Did a real nice job alot craftmanship went into that baby.What kind of printer do you use and what was the program you used to do the decals.

Love the job you did on the chassic,motor and driver.You ever thought of doing a how too on painting drivers or wiring the motor.Well keep up the good work.

John Pol

Posted

dragking and others,

the decals were drawn in Adobe Illustrator & Photoshop. Those are professional graphic arts programs (it's what I do for a living). They were printed (with hassle I might add) on a Xerox Docucolor 240 (specs are on Xerox's website). Expect to find a printer like this at a quick copy type shop. I plan to expore this method even more on my next model.

As promised folks, one last update.

It really wouldn't be complete if it didn't do what it was supposed to do. The theme stated "Wheels off the ground, driver required", so the rear of the frame is reinforced with brass to hold the car up.

The base started out as a scrap piece of poplar that I got from a woodworking buddy. We cut it to size and drilled holes for the brass "pins" at a 30 degree angle. Next we cut a retaining wall to 8x25mm (3 cinderblocks tall in 25th), and drilled index holes so the wall could be removed.

REVBaseBkgLR-vi.jpg

It was pained with several layers of Scale Motorsports faux fabric paint, gray primer, testors metalizers, flat & gloss black until it looked like a race track. Sorry can't be more clear than that, but that's how it went :lol:.

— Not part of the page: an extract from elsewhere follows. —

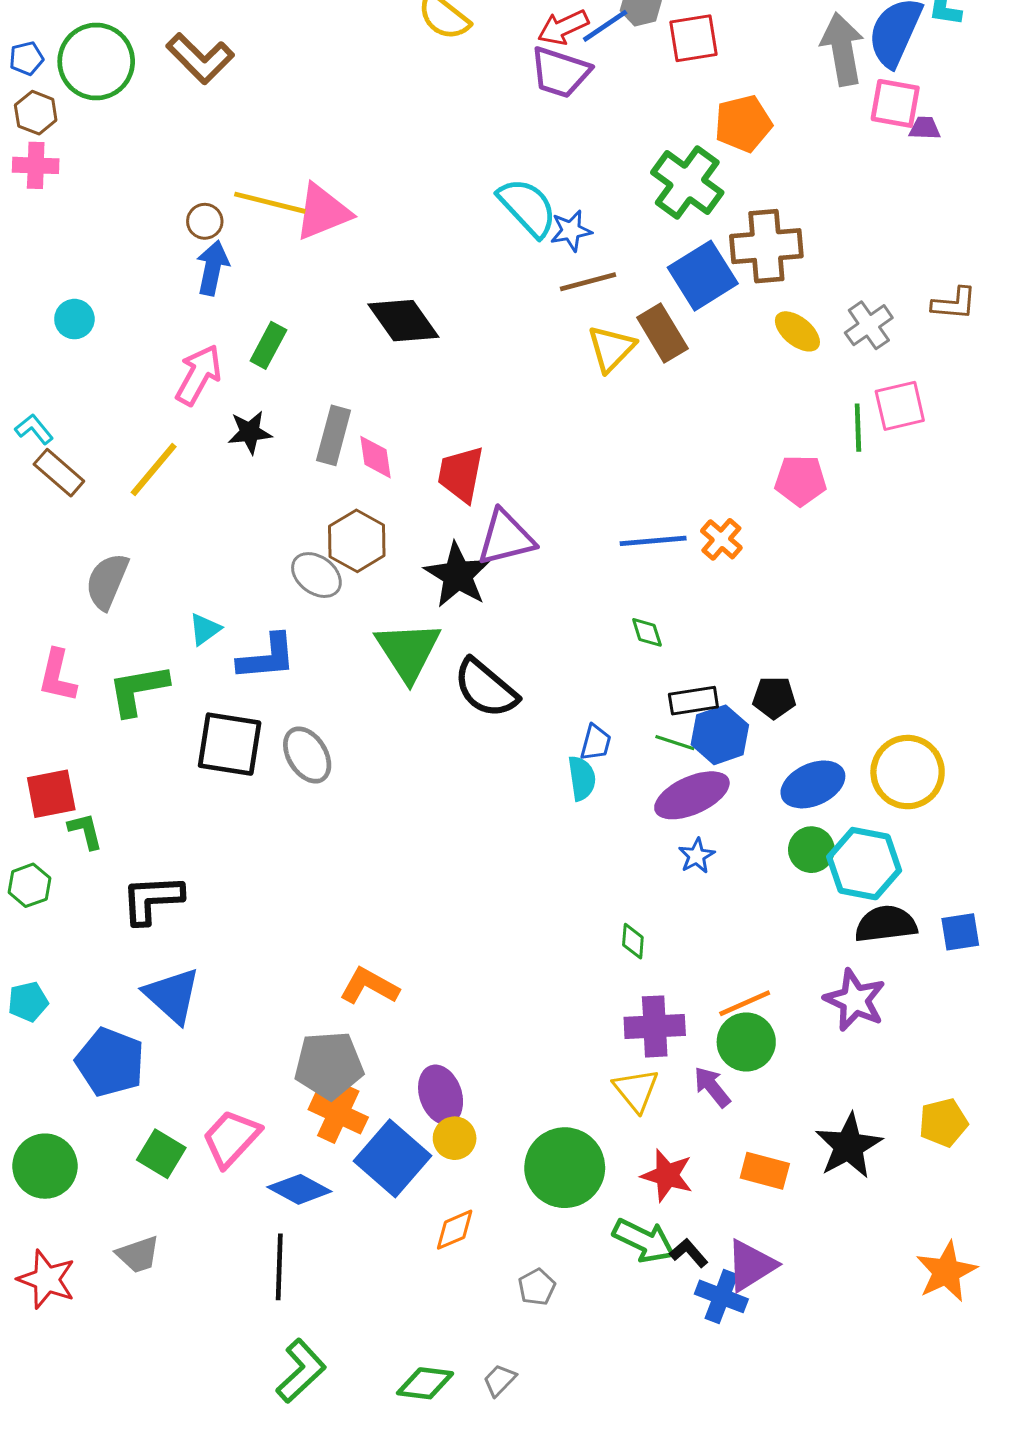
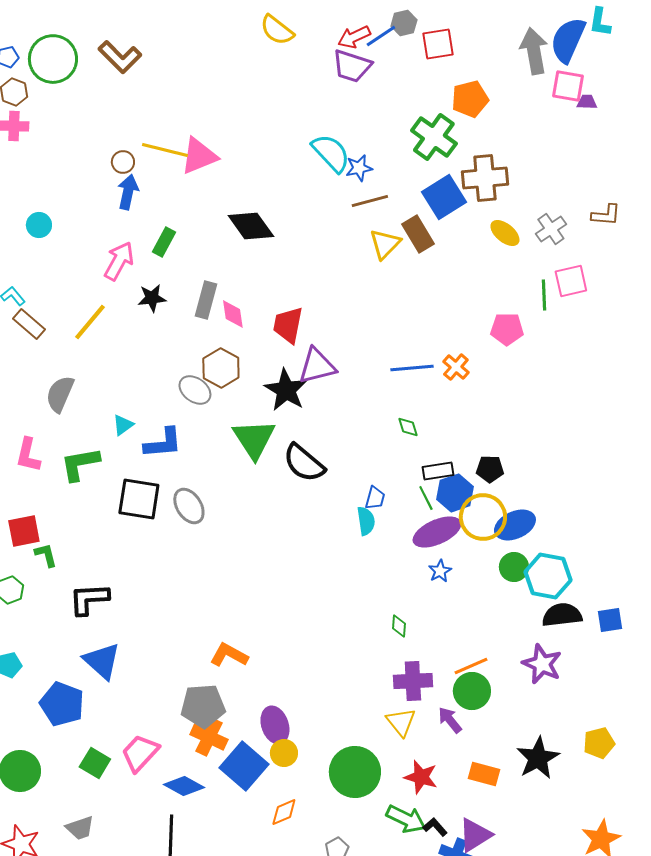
green line: (675, 743) -> (426, 498), turned 45
yellow circle: (908, 772) -> (483, 517), moved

The back picture came from the book " Diggers, Funnies, Gassers & Altereds: Drag Racing's Golden Era" (great book BTW). I had to photoshop it quite a bit to eliminate the car that was in the shot.

Wheelstanding-vi.jpg

Thanks to all that gave nice comments. I really built this as a challenge to myself, as each model I build I want to be better than the last one. Sometimes it works, most of the time it doesn't.

Just remember, it's not about collecting trophies, or "hits" on a board, it's about challenging yourself to do the best ya can.

Watching through the floorboard,

Tim Kolankiewicz

Posted

NICE!!!! That is one awesome wheelstander Tim!

Reminds me of the old days at the drag strip my uncle used to own in NY state.